Few months back our organization decided to go with GCP for data platform. And so we started evaluating multiple tools to bring data from different RDMBS sources. Our goal was to find a tool which helps us identify CDC from multiple sources we have (MySQL, oracle, sql server, db2 on mainframe) and bring it to either cloud storage or bigquery.

And by the time I am writing this blog, GCP doesn’t have any tool which satisfies our requirement. It has data stream but it only supports oracle and MySQL. And while searching outside GCP I stumbled upon Debezium. Debezium is a open source tool which help identify CDC from multiple RDBMS sources and puts the data on Kafka or pubsub topics in real-time. Much better, we were looking for some batch solution and we found streaming.

In this blogpost, I will explain in details how to deploy Debezium on GCP Kubernatees cluster and connect that to gcp cloudsql and gcp pubsub topics.

Deploying Debezium on GCP Kubernatees

Create Service Accounts

To deploy debezium on kubernatees we first need to create an I Am service account. create a service account with following roles.

  • Cloud SQL Client
  • Pub/Sub Publisher

You will also need to create a service account for pods. use the following command line from to create service account.

kubectl apply -f - <<EOF
apiVersion: v1
kind: ServiceAccount
metadata:
name: debezium-sa
EOF

Create MySQL User

considering you already have a cloud sql (mysql) instance running. let’s create a user with proper access to read transaction logs.
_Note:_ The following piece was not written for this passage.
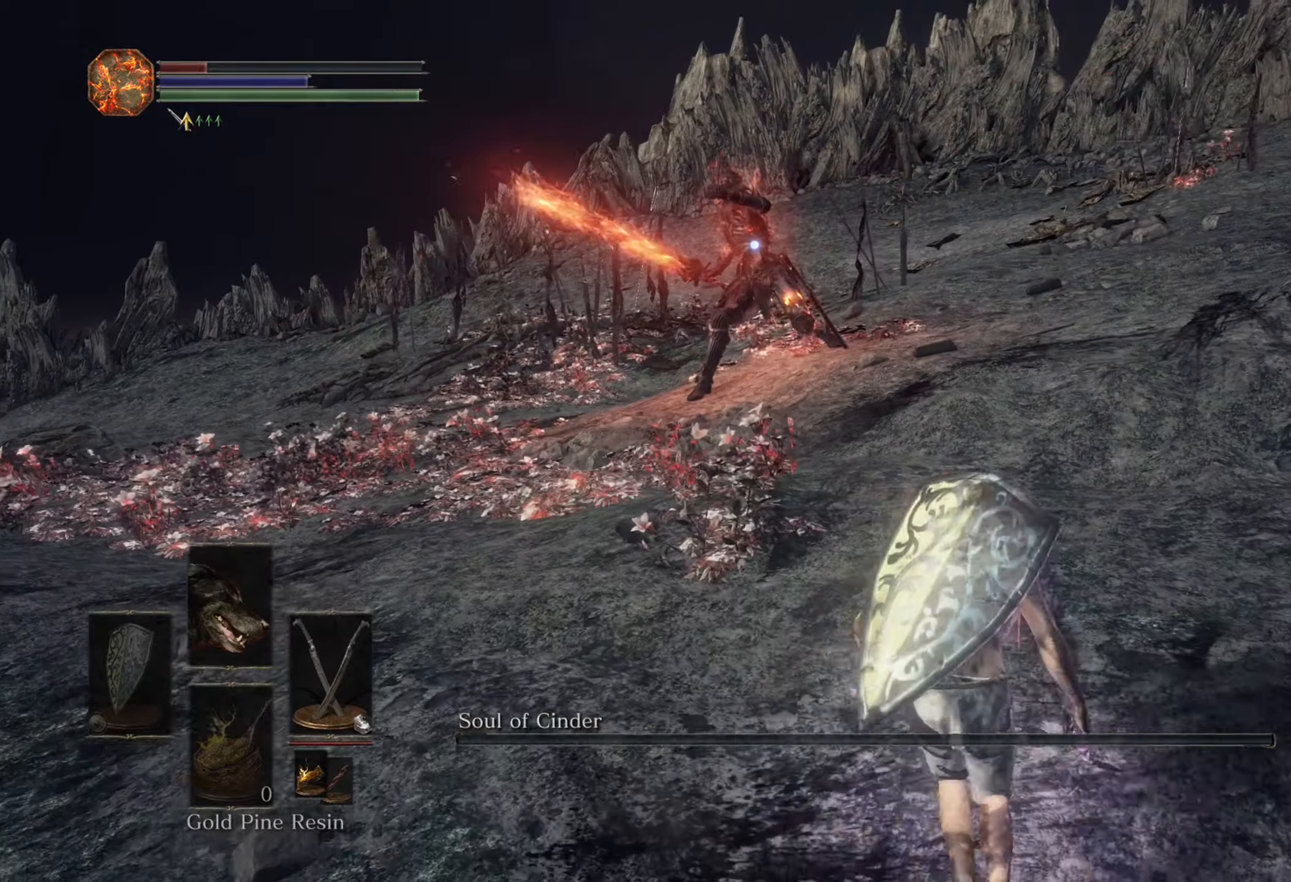
{"dt_ms": 500, "buttons": [], "left_stick": "right", "right_stick": "center", "events": []}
CREATE USER 'replication_user'@'%' IDENTIFIED BY 'secret';
GRANT SELECT, RELOAD, SHOW DATABASES, REPLICATION SLAVE, REPLICATION CLIENT ON *.* TO 'replication_user'

Create GCP Kubernetes cluster for Debezium

gcloud beta container clusters create "debezium-poc" --scopes=sql-admin,pubsub --region "us-east1" --service-account=sa-debzium-k8@dataframework.iam.gserviceaccount.com

now, once cluster is created we need to deploy pods and configuration for the pods.

Deploying config-map

mysql_config_map.yaml

apiVersion: v1
kind: ConfigMap
metadata:
  name: debezium-mysql
  labels:
    app: debezium-mysql
data:
  application.properties: |-
      debezium.sink.type=pubsub
      debezium.source.connector.class=io.debezium.connector.mysql.MySqlConnector
      debezium.source.offset.storage.file.filename=data/offsets.dat
      debezium.source.offset.flush.interval.ms=0
      debezium.source.database.hostname=localhost
      debezium.source.database.port=3306
      debezium.source.database.user=replication_user
      debezium.source.database.password=secret
      debezium.source.database.server.id=184054
      debezium.source.database.server.name=dpmysql
      debezium.source.database.history = io.debezium.relational.history.FileDatabaseHistory
      debezium.source.database.history.file.filename = history_file.txt

in above configuration. Please change user and password as per the user you have created. server.name could be anything which makes sense for you for the source. server.id needs to be a unique number so you can provide any random number.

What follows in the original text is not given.